[[ PROVIDED DATA open ]]
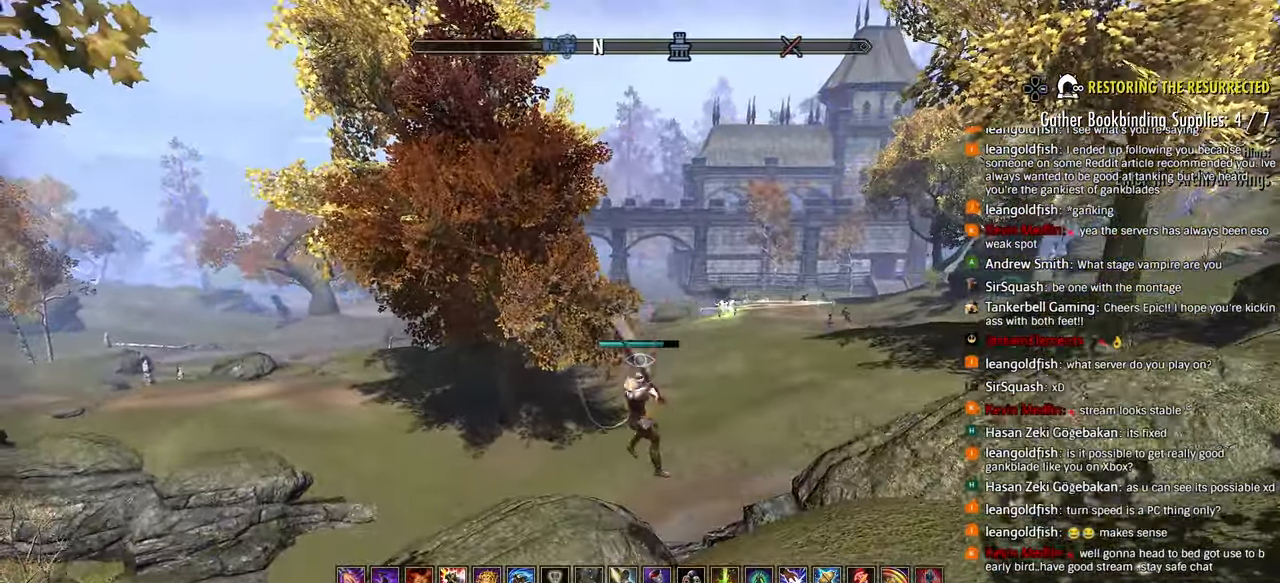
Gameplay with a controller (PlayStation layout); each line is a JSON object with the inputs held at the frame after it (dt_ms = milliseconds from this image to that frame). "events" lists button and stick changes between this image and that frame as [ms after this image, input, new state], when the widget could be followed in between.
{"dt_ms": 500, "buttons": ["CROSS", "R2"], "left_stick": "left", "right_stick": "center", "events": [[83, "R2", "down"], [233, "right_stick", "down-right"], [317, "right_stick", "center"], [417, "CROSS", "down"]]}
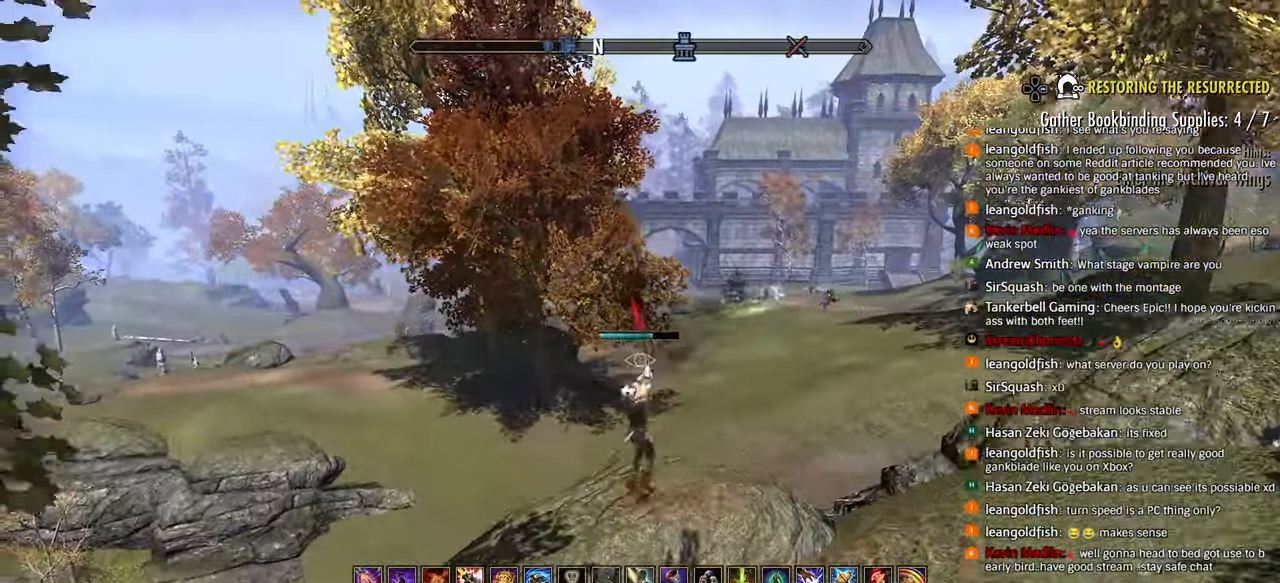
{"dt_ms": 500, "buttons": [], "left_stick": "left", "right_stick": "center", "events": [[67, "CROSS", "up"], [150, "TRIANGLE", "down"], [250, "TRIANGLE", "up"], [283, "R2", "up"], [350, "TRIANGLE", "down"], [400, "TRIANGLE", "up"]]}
[[ PROVIDED DATA closed ]]
Print the listing exactly, images excluded.

*RESPONSE:*
Gameplay with a controller (PlayStation layout); each line is a JSON object with the inputs held at the frame after it (dt_ms = milliseconds from this image to that frame). "events" lists button and stick changes between this image and that frame as [ms after this image, input, new state], when the widget could be followed in between.
{"dt_ms": 500, "buttons": ["CROSS", "R2"], "left_stick": "left", "right_stick": "center", "events": [[83, "R2", "down"], [233, "right_stick", "down-right"], [317, "right_stick", "center"], [417, "CROSS", "down"]]}
{"dt_ms": 500, "buttons": [], "left_stick": "left", "right_stick": "center", "events": [[67, "CROSS", "up"], [150, "TRIANGLE", "down"], [250, "TRIANGLE", "up"], [283, "R2", "up"], [350, "TRIANGLE", "down"], [400, "TRIANGLE", "up"]]}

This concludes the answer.